“Museum of the Anthropocene” Work by Stella Brown
(Pictured: Installation detail from Golden Spike Rock Shop of the Anthropocene, 2015, Stella Brown)
In partnership with ACRE, the Chicago Athletic Assoc. hotel is pleased to display work by Stella Brown
Geological Selections from the Museum of the Anthropocene
In the fall of 2016 members of the 35th International Geological Congress agreed to adopt the term “Anthropocene” as the name for a new
geological epoch that has been ushered in by changes to the earth brought about by human intervention. Previously we inhabited the Holocene
epoch, but the new epoch is believed to have started in the mid-twentieth century during what has been called the “Great Acceleration” where
heightened levels of carbon dioxide, acidification of the oceans and warming of the earth’s atmosphere created lasting and measurable changes
to the planet’s geology.
If we accept the Anthropocene as our current epoch, Chicago’s comparatively flat, glaciated geologic record becomes incredibly rich. In the
same way that tectonic plates thrust the mountains of the West up out of the earth, the people of Chicago have erected buildings, roads,
underground tunnels and infrastructure for the city, the record of which will last far into the future.

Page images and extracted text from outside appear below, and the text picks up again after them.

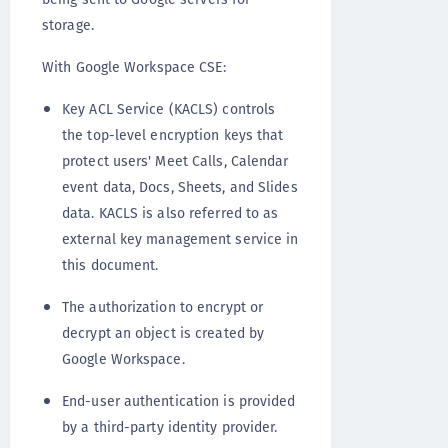
storage.
With Google Workspace CSE:
Key ACL Service (KACLS) controls
the top-level encryption keys that
protect users' Meet Calls, Calendar
event data, Docs, Sheets, and Slides
data. KACLS is also referred to as
external key management service in
this document.
The authorization to encrypt or
decrypt an object is created by
Google Workspace.
End-user authentication is provided
by a third-party identity provider.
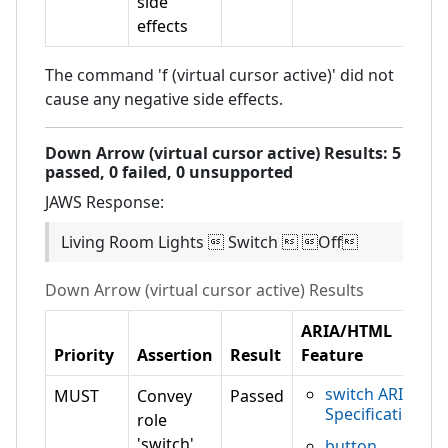
side
effects
The command 'f (virtual cursor active)' did not
cause any negative side effects.
Down Arrow (virtual cursor active)
Results:
5
passed,
0
failed,
0 unsupported
JAWS
Response:
Living Room Lights  Switch  Off
Down Arrow (virtual cursor active)
Results
ARIA/HTML
Priority
Assertion
Result
Feature
switch ARIA
MUST
Convey
Passed
Specification
role
'switch'
button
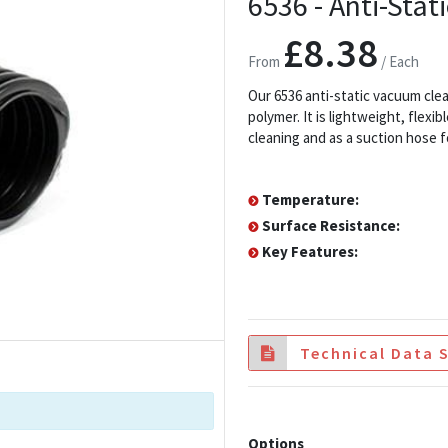
6536 - Anti-Sta
£8.38
From
/ Each
Our 6536 anti-static vacuum cl
polymer. It is lightweight, flex
cleaning and as a suction hose fo
Temperature:
Surface Resistance:
Key Features:
Technical Data 
Options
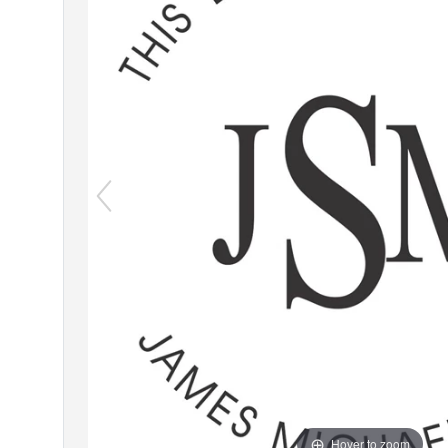
Hover to zoom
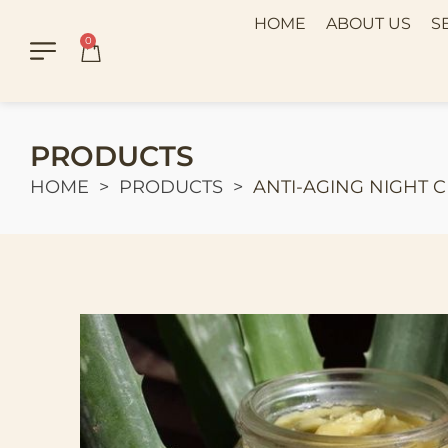
HOME
ABOUT US
S
0
PRODUCTS
HOME
PRODUCTS
ANTI-AGING NIGHT 
>
>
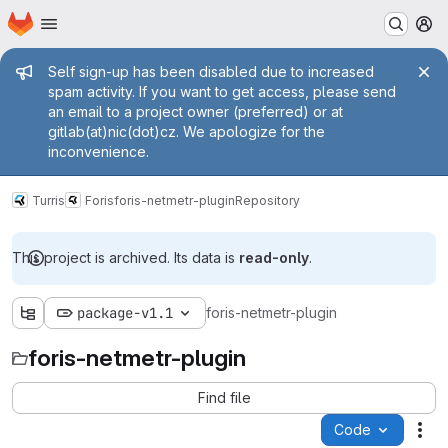
Homepage
Skip to main content
M
Admin message
Self sign-up has been disabled due to increased
spam activity. If you want to get access, please send
an email to a project owner (preferred) or at
gitlab(at)nic(dot)cz. We apologize for the
inconvenience.
Turris
Foris
foris-netmetr-plugin
Repository
This project is archived. Its data is
read-only
.
package-v1.1
foris-netmetr-plugin
foris-netmetr-plugin
Find file
Code
Act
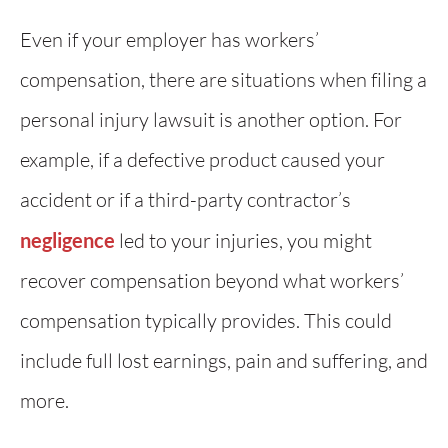
Even if your employer has workers’
compensation, there are situations when filing a
personal injury lawsuit is another option. For
example, if a defective product caused your
accident or if a third-party contractor’s
negligence
led to your injuries, you might
recover compensation beyond what workers’
compensation typically provides. This could
include full lost earnings, pain and suffering, and
more.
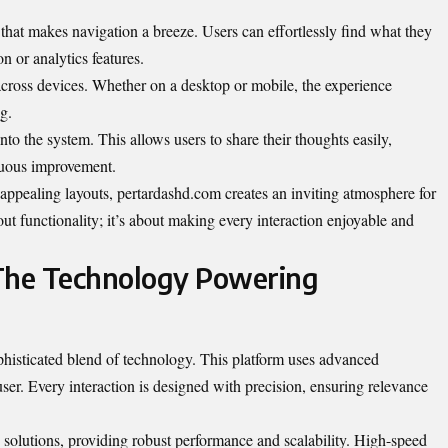
e that makes navigation a breeze. Users can effortlessly find what they
on or analytics features.
across devices. Whether on a desktop or mobile, the experience
g.
to the system. This allows users to share their thoughts easily,
nuous improvement.
appealing layouts, pertardashd.com creates an inviting atmosphere for
bout functionality; it’s about making every interaction enjoyable and
 The Technology Powering
ophisticated blend of technology. This platform uses advanced
user. Every interaction is designed with precision, ensuring relevance
d solutions, providing robust performance and scalability. High-speed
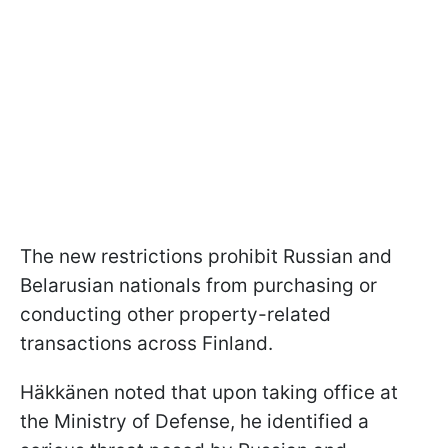
The new restrictions prohibit Russian and
Belarusian nationals from purchasing or
conducting other property-related
transactions across Finland.
Häkkänen noted that upon taking office at
the Ministry of Defense, he identified a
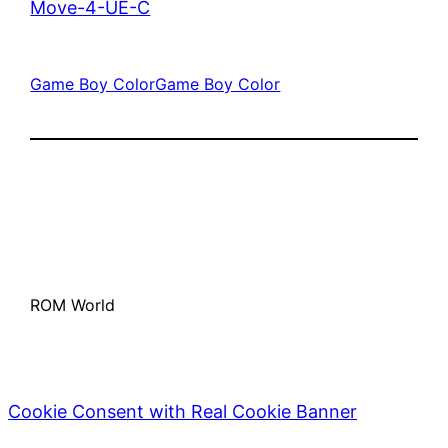
Move-4-UE-C
Game Boy Color
Game Boy Color
ROM World
Cookie Consent with Real Cookie Banner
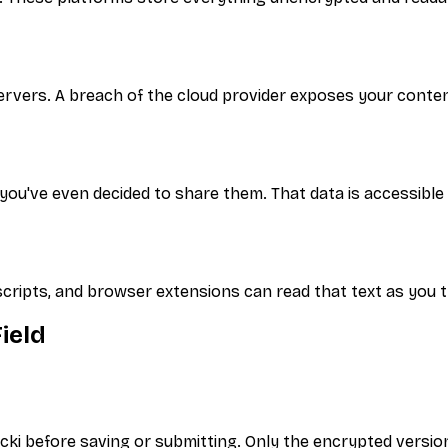
ervers. A breach of the cloud provider exposes your conte
ou've even decided to share them. That data is accessible 
scripts, and browser extensions can read that text as you t
ield
Locki before saving or submitting. Only the encrypted version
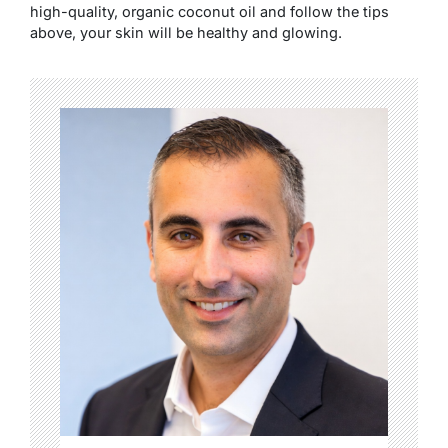
high-quality, organic coconut oil and follow the tips
above, your skin will be healthy and glowing.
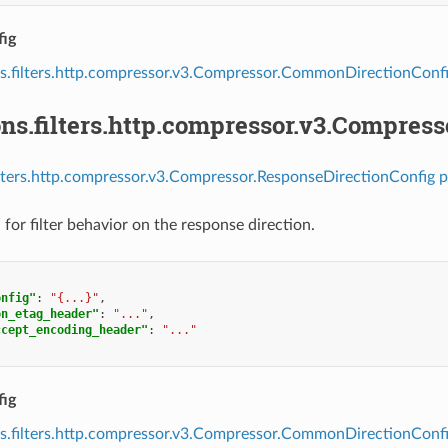
ig
s.filters.http.compressor.v3.Compressor.CommonDirectionConf
ns.filters.http.compressor.v3.Compres
ilters.http.compressor.v3.Compressor.ResponseDirectionConfig p
for filter behavior on the response direction.
onfig"
:
"{...}"
,
on_etag_header"
:
"..."
,
ccept_encoding_header"
:
"..."
ig
s.filters.http.compressor.v3.Compressor.CommonDirectionConf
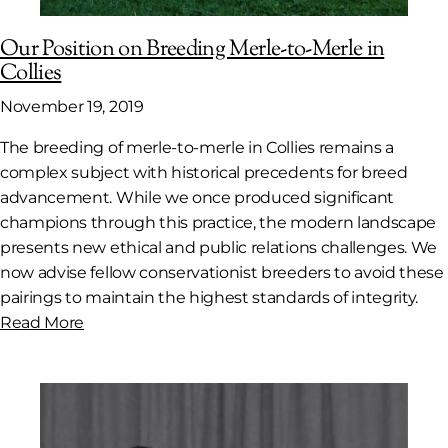
Our Position on Breeding Merle-to-Merle in
Collies
November 19, 2019
The breeding of merle-to-merle in Collies remains a
complex subject with historical precedents for breed
advancement. While we once produced significant
champions through this practice, the modern landscape
presents new ethical and public relations challenges. We
now advise fellow conservationist breeders to avoid these
pairings to maintain the highest standards of integrity.
Read More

Over time, cities will compress, but the
materials that make them will remain in some form. Will this physical record be considered geological or archaeological? The Anthropocene
epoch presents a unique intersection of these two areas of study.

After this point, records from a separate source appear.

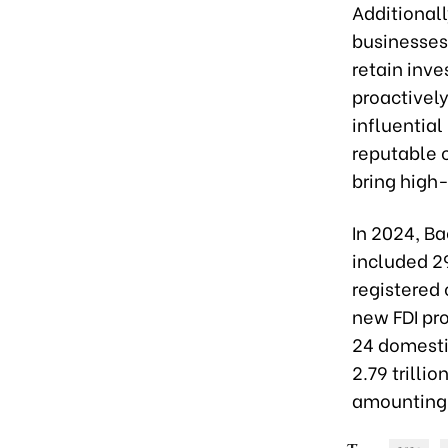
Additional
businesses
retain inve
proactivel
influential
reputable 
bring high-
In 2024, Ba
included 2
registered 
new FDI pro
24 domesti
2.79 trilli
amounting 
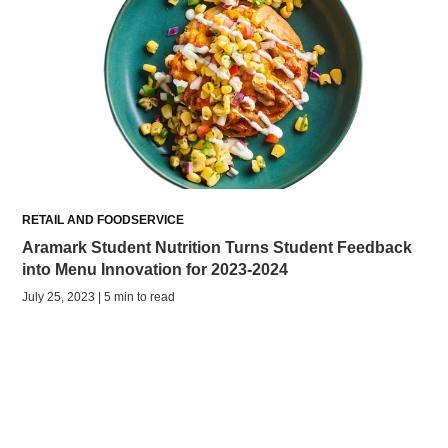
RETAIL AND FOODSERVICE
Aramark Student Nutrition Turns Student Feedback
into Menu Innovation for 2023-2024
July 25, 2023 | 5 min to read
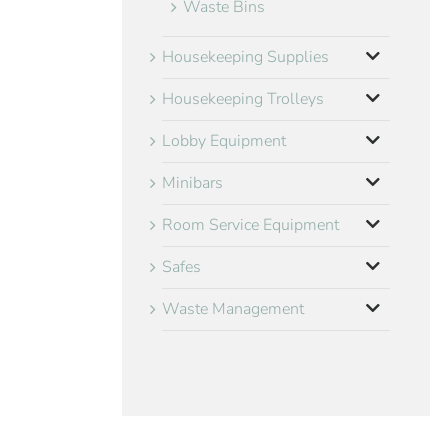
Waste Bins
Housekeeping Supplies
Housekeeping Trolleys
Lobby Equipment
Minibars
Room Service Equipment
Safes
Waste Management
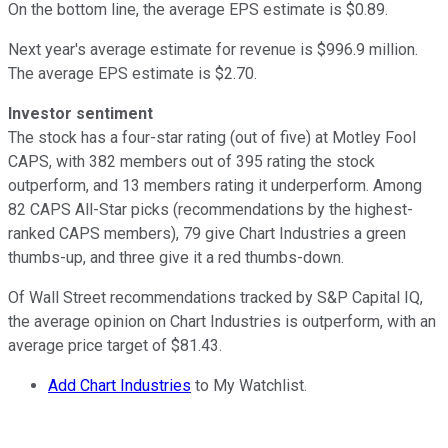
On the bottom line, the average EPS estimate is $0.89.
Next year's average estimate for revenue is $996.9 million.
The average EPS estimate is $2.70.
Investor sentiment
The stock has a four-star rating (out of five) at Motley Fool
CAPS, with 382 members out of 395 rating the stock
outperform, and 13 members rating it underperform. Among
82 CAPS All-Star picks (recommendations by the highest-
ranked CAPS members), 79 give Chart Industries a green
thumbs-up, and three give it a red thumbs-down.
Of Wall Street recommendations tracked by S&P Capital IQ,
the average opinion on Chart Industries is outperform, with an
average price target of $81.43.
Add Chart Industries
to My Watchlist.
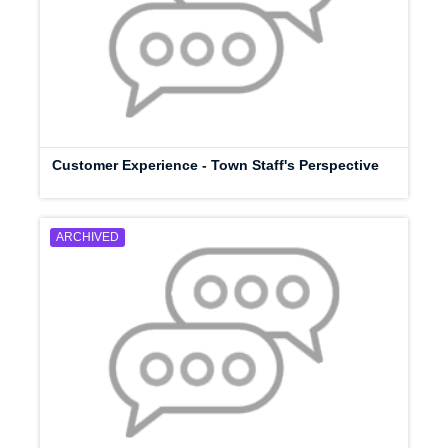
Customer Experience - Town Staff's Perspective
ARCHIVED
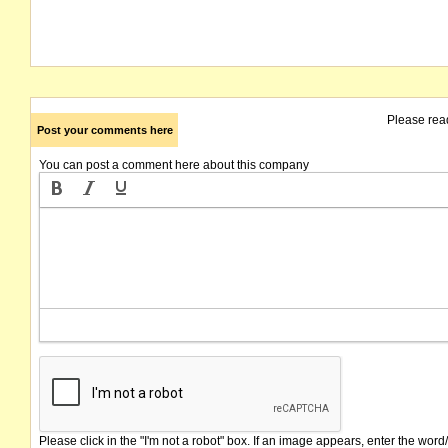
Please rea
Post your comments here
You can post a comment here about this company
Please click in the "I'm not a robot" box. If an image appears, enter the word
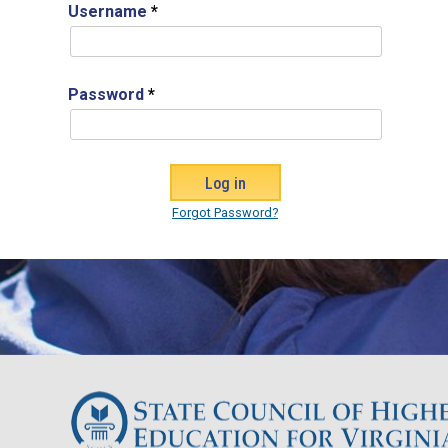
Username
*
Password
*
Forgot Password?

The mission of the Museum of the Anthropocene is to document and explore that intersection during this rare moment in time when we are knowingly
creating a geologic period of our own. The Museum has been established to document the geology, archaeology and anthropology of the new age.

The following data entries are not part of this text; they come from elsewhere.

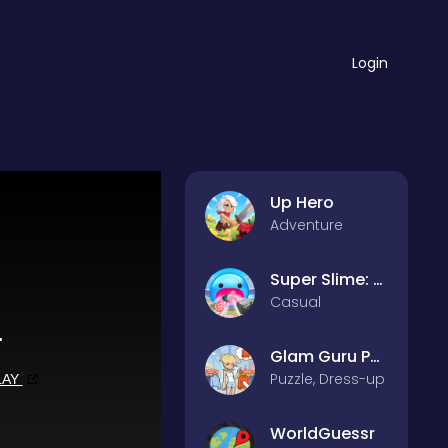
Login
Up Hero
Adventure
Super Slime: Black Hole
Casual
Glam Guru Puzzle Collection
Puzzle, Dress-up
WorldGuessr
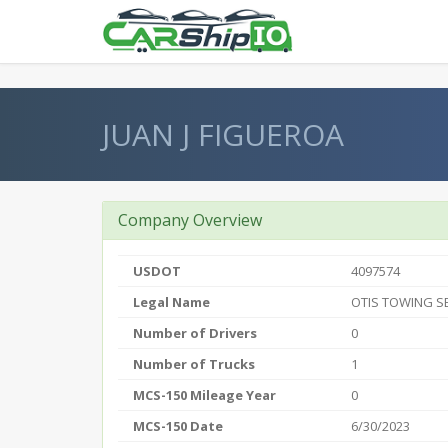
} }
JUAN J FIGUEROA
Company Overview
USDOT
4097574
Legal Name
OTIS TOWING S
Number of Drivers
0
Number of Trucks
1
MCS-150 Mileage Year
0
MCS-150 Date
6/30/2023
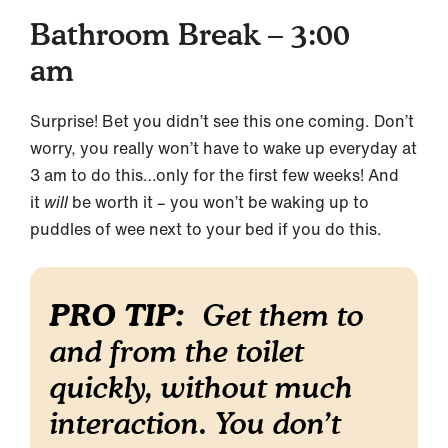
Bathroom Break – 3:00
am
Surprise! Bet you didn’t see this one coming. Don’t
worry, you really won’t have to wake up everyday at
3 am to do this…only for the first few weeks! And
it
will
be worth it – you won’t be waking up to
puddles of wee next to your bed if you do this.
PRO TIP:
Get them to
and from the toilet
quickly, without much
interaction. You don’t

Specimens included in the collection are the detritus of urban existence, but by collecting them and pointing to their place as anthropogenic artifacts
the museum hopes to bring to attention their beauty and value both formally and conceptually.
Founder & Director, Museum of the Anthropocene
ACRE (Artists’ Cooperative Residency and Exhibitions) is an artist-run non-profit devoted to providing resources to emerging artists and nurturing a diverse community of cultural producers. ACRE’s programs support this generative community with materials, equipment, expertise, conscientiously produced food, and opportunities to exhibit and share work. ACRE’s annual summer residency in rural Wisconsin brings together emerging artists to live and work in a communal setting. A corresponding year-long program of exhibitions and events based in Chicago creates ongoing opportunities for idea exchange, feedback and growth.